What to do — Report every line in the records below that holds the word "Química".

Exercise material —
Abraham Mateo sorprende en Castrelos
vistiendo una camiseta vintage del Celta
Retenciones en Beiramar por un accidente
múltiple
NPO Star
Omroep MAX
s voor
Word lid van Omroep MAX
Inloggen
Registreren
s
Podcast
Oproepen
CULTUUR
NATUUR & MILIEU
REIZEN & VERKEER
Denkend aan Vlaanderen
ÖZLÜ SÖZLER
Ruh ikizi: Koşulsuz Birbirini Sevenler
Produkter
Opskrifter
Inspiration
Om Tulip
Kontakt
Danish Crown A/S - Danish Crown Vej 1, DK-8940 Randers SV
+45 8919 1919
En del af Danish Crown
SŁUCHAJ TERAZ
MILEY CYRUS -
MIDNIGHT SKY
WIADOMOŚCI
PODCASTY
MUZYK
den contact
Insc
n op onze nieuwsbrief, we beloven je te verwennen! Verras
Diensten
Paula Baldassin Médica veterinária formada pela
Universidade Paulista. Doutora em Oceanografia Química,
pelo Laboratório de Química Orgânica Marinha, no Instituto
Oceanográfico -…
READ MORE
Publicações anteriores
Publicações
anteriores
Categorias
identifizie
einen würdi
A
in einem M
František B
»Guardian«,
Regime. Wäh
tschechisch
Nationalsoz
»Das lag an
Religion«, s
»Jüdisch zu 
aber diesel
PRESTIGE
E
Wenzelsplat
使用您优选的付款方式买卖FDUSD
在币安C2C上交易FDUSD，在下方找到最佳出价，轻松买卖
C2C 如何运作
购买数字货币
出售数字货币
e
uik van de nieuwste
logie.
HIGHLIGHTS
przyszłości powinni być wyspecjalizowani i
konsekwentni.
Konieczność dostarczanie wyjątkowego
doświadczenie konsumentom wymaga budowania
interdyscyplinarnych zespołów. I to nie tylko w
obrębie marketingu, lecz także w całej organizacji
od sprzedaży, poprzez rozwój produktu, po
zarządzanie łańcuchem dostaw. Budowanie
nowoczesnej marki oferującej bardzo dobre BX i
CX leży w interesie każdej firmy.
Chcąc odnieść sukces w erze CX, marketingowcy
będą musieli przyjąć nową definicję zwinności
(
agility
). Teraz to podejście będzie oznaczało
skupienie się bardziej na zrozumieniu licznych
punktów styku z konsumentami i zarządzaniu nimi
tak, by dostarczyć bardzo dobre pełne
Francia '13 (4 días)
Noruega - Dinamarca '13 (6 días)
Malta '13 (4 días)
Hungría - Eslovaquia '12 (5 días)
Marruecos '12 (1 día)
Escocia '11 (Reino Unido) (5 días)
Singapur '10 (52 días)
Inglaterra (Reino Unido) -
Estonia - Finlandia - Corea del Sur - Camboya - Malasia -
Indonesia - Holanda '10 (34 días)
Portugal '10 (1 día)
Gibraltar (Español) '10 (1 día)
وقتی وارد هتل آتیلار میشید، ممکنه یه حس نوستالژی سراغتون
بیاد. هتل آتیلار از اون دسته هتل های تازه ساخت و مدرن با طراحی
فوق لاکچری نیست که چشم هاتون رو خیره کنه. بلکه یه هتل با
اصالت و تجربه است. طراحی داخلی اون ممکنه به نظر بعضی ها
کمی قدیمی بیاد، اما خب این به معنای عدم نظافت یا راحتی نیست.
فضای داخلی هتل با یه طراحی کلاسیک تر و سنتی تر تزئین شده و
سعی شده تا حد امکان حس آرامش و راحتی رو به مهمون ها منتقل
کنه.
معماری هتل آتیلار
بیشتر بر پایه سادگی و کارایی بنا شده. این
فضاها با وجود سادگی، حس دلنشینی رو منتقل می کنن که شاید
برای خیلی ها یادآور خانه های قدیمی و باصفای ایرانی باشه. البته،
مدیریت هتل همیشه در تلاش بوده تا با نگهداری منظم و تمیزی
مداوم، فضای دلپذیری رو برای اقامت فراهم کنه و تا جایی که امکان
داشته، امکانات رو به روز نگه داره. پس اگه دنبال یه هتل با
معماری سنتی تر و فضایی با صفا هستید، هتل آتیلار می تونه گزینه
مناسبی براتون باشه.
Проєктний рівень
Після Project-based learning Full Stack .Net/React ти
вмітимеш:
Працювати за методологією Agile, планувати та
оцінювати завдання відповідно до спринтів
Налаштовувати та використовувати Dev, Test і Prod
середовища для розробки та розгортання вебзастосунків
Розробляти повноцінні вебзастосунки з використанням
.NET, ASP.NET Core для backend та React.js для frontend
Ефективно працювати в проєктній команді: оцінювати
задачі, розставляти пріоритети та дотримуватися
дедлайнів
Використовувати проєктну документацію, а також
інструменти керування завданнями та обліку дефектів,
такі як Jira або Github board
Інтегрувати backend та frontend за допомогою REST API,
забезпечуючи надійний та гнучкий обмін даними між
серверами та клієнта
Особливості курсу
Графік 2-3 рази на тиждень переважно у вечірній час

Exercise answer —
Universidade Paulista. Doutora em Oceanografia Química,
pelo Laboratório de Química Orgânica Marinha, no Instituto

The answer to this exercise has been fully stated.